The sparrows establish their own pecking order, as do the finches and all the
rest of them.
When you're a squirrel, for example, you perceive the world entirely in
squirrel terms: This is your tree, here's your nest, there's your stash of
nuts, watch out for cats , check out that squirrelicious hotty, and so forth.
Squirrels are singularly unconcerned with the needs and habits and lives of
robins or cedar hedges or monarch butterflies. And so it is for every living
thing I observed
the only plane of existence that seems to truly matter is
the one occupied by creatures of one's own ilk.( Just look at taxi drivers,
teenagers, and Reform Party members. Same kind of thing.)
The thing is that this was all happening in my back yard, a piece of
property to which we hold clear and unequivocal title (with the bank's
co-operation, naturally). The various gathered wildlife, however, have about as
much ability to grasp the notion of human ownership of real estate as I have
the ability to spontaneously transform myself into a cascade of molten brie
while yodelling "My Heart Will Go On" in Urdu.

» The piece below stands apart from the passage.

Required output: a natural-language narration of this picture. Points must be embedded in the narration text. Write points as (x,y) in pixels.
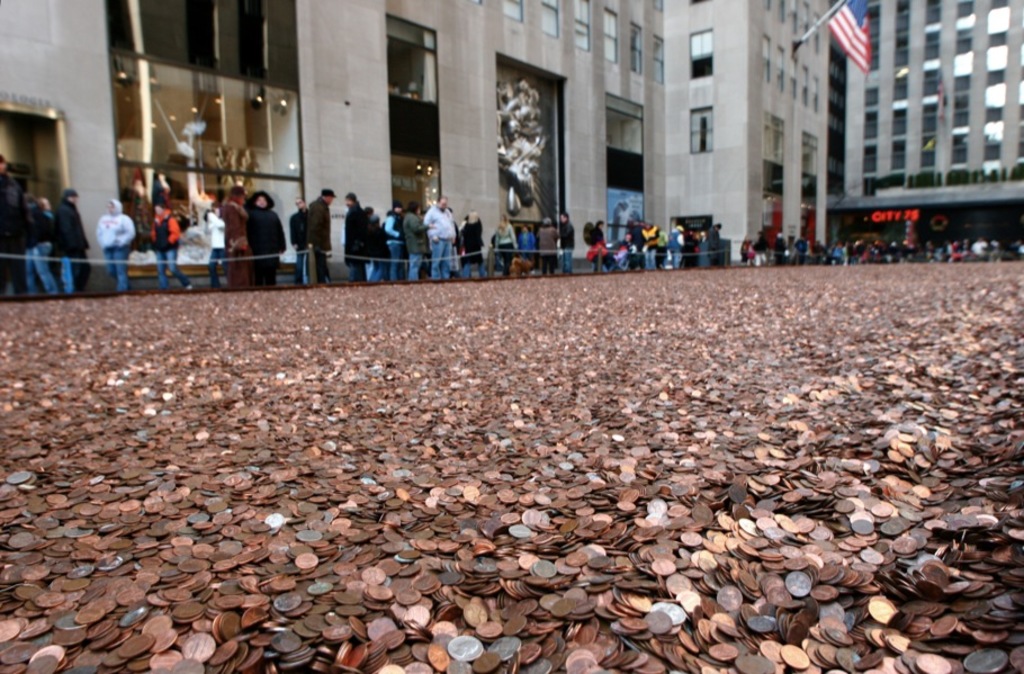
In this picture we can see coins (180,330), there are some people (367,224) standing and some people (547,224) are walking in the middle (485,228), in the background (671,228) we can see buildings (659,81), a flag (859,21) and glasses (180,129).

And so I dithered about considering the thing. I found myself looking out
the front window awhile later as a fellow passed by walking a dog. The cur felt
it necessary to mark my front lawn with his particular scent (the dog that is,
not the owner), as the hound obviously needed to inform the canine world at
large that this was, in fact, his territory. Yet another way of defining my
property, I thought, independent of what the avian species or squirrels (or our
bank) might think.
So. Here we have a single little piece of the planet, jointly occupied by
trees and insects and various fauna (and me, by the way), all asserting
dominion in a fashion that runs true to their type. I asked myself, what is it
then that defines ownership on my plane? I then posited that it's not money as
such, but law. And then it came to me that law, as a defining marker for human
society is really just our version of, for instance, dog urine.
Not to make too much of it, but that would mean that lawyers are
well,
perhaps we'll just let the matter rest there.